Leía ávidamente todo lo que encontraba en relación a Wagner, lo bueno y lo malo, escrito por los que estaban a favor y en contra de él. Le gustaba especialmente la literatura biográfica al respecto, leía sus notas, cartas, diarios, su autoevaluación, sus confesiones. Día tras día penetraba cada vez más en la vida de aquel hombre. Estaba bien informado sobre los detalles más triviales y los episodios menos importantes. Podía suceder que en uno de nuestros paseos Adolf abandonara de repente el tema del que había estado pontificando hasta aquel momento -quizás la provisión del material necesario para una pobre sala de conciertos provincial gracias a un supuesto fondo estatal reservado para casos semejantes que pudieran merecerlo-, y recitara el texto de alguna nota o carta de Wagner, o quizás una tesis, como Kunstwerk und Zukunft (Arte y Futuro) o Die Kunst und die Revolution (Arte y Revolución). Aunque no siempre resultaba fácil seguir el hilo de aquellas ideas yo siempre le prestaba mucha atención y ansiaba escuchar las observaciones finales de Hitler, que nunca cambiaban. “Así que ya ves”, solía decir, “incluso Wagner pasó por eso igual que yo. Siempre tuvo que enfrentarse a la ignorancia de su entorno”.

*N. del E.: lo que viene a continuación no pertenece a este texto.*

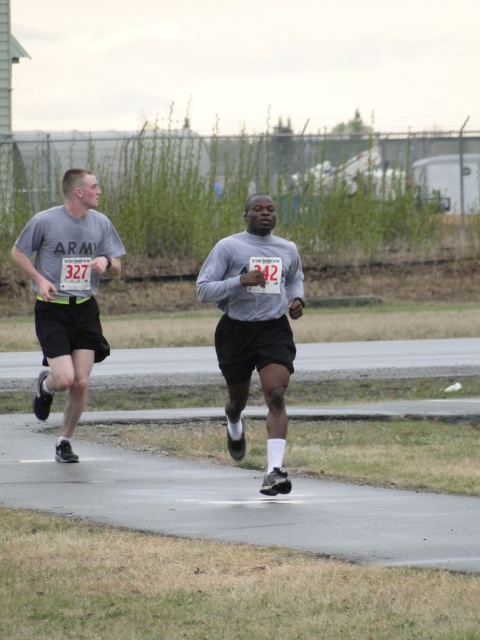
You are a photographer positioned at the starting line of the race. You want to capture a photo where both the gray matte shirt at center and the matte gray shirt at left are visible. Given their heights, which runner should you focus on to ensure both are in frame without cropping?

The gray matte shirt at center is shorter than the matte gray shirt at left. To ensure both are visible without cropping, focus on the taller runner, the matte gray shirt at left, as they will be easier to frame while including the shorter runner.

You are a photographer positioned at the starting line of the running event. You want to take a photo that includes both the point at coordinates (420, 502) and the point at coordinates (83, 230). Which point should you focus on first to ensure both are in focus?

You should focus on the point at coordinates (83, 230) first because it is farther from the camera than the point at coordinates (420, 502). By focusing on the farther point, both points will be within the depth of field and in focus.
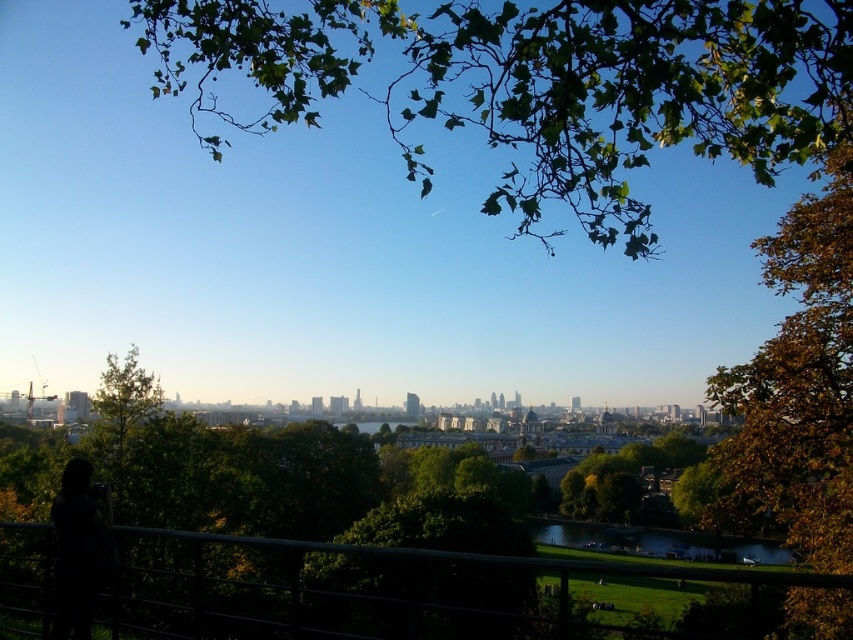
Which is behind, point (538, 61) or point (457, 600)?

Point (538, 61)

Is green leafy branch at upper center positioned at the back of black metal fence at lower center?

Yes, it is behind black metal fence at lower center.

The width and height of the screenshot is (853, 640). I want to click on green leafy branch at upper center, so click(x=538, y=84).

Which of these two, black metal fence at lower center or black matte person at lower left, stands taller?

black metal fence at lower center

Which is in front, point (537, 563) or point (79, 467)?

Point (537, 563) is more forward.

What do you see at coordinates (360, 588) in the screenshot? I see `black metal fence at lower center` at bounding box center [360, 588].

Where is `black metal fence at lower center`? black metal fence at lower center is located at coordinates (360, 588).

Does green leafy branch at upper center have a lesser width compared to brown leafy tree at right?

No, green leafy branch at upper center is not thinner than brown leafy tree at right.

What do you see at coordinates (538, 84) in the screenshot? This screenshot has width=853, height=640. I see `green leafy branch at upper center` at bounding box center [538, 84].

The width and height of the screenshot is (853, 640). What are the coordinates of `green leafy branch at upper center` in the screenshot? It's located at (538, 84).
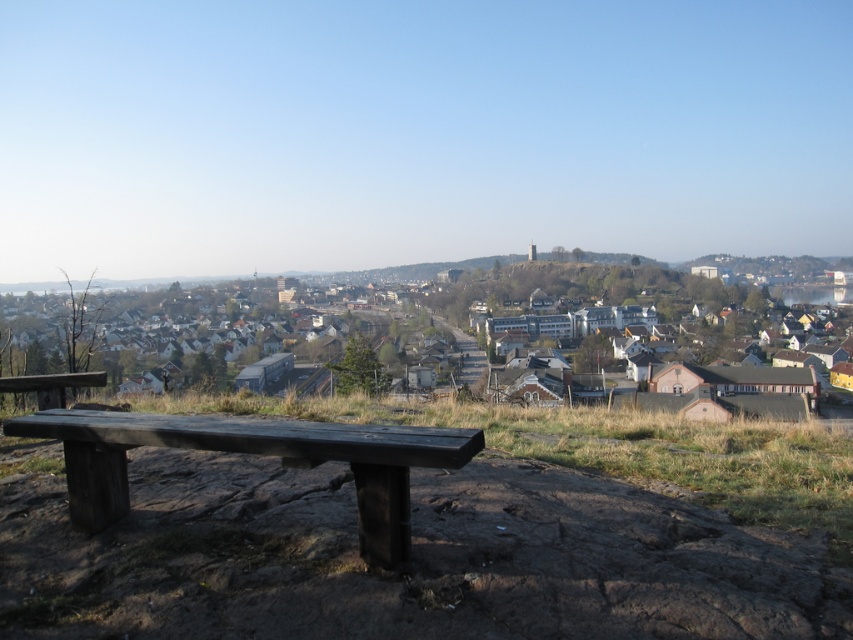
Who is more forward, (776, 502) or (26, 419)?

Point (26, 419) is in front.

Is point (403, 406) positioned in front of point (370, 465)?

That is False.

Between point (332, 410) and point (167, 433), which one is positioned in front?

Point (167, 433) is in front.

Image resolution: width=853 pixels, height=640 pixels. What are the coordinates of `brown grassy at lower center` in the screenshot? It's located at (621, 449).

Who is more forward, (404, 442) or (759, 380)?

Positioned in front is point (404, 442).

Between dark brown wood bench at lower left and matte brown houses at center, which one has more height?

matte brown houses at center

Does point (386, 524) come in front of point (672, 385)?

Yes, it is.

The height and width of the screenshot is (640, 853). Identify the location of dark brown wood bench at lower left. (253, 452).

Is dark brown wood bench at lower left in front of wooden bench at lower left?

Yes, it is in front of wooden bench at lower left.

You are a GUI agent. You are given a task and a screenshot of the screen. Output one action in this format:
    pyautogui.click(x=<x>, y=<y>)
    Task: Click on the dark brown wood bench at lower left
    
    Given the screenshot: What is the action you would take?
    pyautogui.click(x=253, y=452)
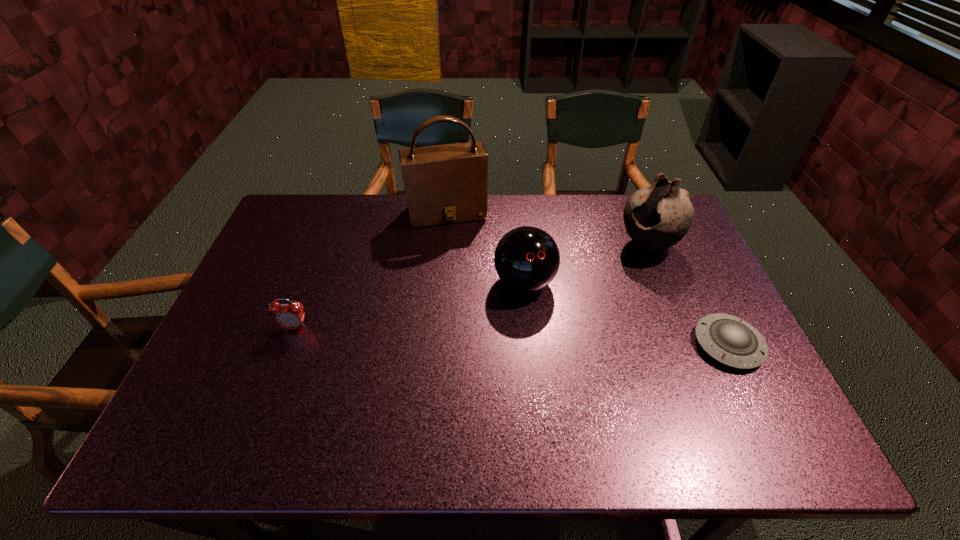
Where is `the leftmost object`? This screenshot has width=960, height=540. the leftmost object is located at coordinates (290, 316).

Me entusiasmé con mi amigo por Luis II, protector de las artes, que había acompañado a Wagner en su último viaje a Venecia.
Para nosotros sólo había dos categorías de personas: amigos y enemigos de Richard Wagner.
El mayor deseo de Adolf era visitar Bayreuth, el centro de peregrinación nacional de Alemania, para ver “Wahnfried”, la casa donde había vivido el genio, para meditar junto a su tumba y ver la representación de sus obras en el teatro que había construido. Aunque muchos sueños y deseos de su vida quedaron por cumplirse, al menos éste consiguió satisfacerlo en grado sumo.